→ Job item:
Gather the lines below that include the string "Verification", copying each in full.

******************************

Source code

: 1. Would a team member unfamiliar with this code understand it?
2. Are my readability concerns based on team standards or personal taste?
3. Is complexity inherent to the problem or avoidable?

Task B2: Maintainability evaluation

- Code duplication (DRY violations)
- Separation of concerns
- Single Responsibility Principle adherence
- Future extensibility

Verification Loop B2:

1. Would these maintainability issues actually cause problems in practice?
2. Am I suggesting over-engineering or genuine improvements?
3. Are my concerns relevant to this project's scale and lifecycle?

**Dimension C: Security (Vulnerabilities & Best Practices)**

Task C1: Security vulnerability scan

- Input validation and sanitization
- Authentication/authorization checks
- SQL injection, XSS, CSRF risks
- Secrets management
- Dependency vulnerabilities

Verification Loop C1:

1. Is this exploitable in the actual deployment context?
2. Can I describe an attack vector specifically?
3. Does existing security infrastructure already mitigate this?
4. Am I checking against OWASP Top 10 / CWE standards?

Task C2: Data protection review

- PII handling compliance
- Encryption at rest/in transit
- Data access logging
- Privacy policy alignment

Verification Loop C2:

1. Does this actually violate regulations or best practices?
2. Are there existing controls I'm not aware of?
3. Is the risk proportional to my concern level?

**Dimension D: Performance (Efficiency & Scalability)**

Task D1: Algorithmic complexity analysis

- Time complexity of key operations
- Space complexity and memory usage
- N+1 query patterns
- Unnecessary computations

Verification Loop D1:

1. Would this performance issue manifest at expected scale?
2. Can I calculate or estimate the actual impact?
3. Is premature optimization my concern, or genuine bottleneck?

******************************

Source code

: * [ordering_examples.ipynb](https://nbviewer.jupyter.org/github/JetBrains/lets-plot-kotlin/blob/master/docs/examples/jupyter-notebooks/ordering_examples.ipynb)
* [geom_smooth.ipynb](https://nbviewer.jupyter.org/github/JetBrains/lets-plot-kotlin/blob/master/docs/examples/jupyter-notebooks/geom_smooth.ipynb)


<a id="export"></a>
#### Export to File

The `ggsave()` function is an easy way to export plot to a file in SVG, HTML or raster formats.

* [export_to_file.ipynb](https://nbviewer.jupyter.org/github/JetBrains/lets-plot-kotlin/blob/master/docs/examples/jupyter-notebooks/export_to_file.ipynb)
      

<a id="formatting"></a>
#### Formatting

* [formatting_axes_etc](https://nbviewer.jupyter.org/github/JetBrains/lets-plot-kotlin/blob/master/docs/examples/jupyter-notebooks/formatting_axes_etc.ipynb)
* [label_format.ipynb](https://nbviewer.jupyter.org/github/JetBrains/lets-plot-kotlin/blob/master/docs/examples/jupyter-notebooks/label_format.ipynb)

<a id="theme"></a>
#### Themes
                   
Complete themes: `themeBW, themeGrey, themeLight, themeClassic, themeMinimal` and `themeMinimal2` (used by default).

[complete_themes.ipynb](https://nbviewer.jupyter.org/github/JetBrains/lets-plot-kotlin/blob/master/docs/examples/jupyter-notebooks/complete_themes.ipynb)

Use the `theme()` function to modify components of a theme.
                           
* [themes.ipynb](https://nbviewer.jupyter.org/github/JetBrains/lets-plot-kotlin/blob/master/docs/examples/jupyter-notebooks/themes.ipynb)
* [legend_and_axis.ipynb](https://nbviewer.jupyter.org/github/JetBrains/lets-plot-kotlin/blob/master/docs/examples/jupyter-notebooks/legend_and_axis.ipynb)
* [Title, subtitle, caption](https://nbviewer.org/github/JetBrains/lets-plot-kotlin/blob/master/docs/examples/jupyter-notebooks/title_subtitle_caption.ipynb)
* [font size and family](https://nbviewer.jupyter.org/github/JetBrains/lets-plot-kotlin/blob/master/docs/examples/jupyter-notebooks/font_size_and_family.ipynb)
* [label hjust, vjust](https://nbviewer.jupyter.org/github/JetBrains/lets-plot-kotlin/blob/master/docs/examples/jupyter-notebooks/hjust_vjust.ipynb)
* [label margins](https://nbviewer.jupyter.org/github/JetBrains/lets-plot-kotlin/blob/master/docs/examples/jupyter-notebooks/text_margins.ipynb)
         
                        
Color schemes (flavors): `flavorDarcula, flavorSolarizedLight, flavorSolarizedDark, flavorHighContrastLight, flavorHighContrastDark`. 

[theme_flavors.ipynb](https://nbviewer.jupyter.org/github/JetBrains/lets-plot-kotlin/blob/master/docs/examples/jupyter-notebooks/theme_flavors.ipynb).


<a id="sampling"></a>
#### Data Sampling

******************************

→ Response below:
Verification Loop B2:
Verification Loop C1:
Verification Loop C2:
Verification Loop D1:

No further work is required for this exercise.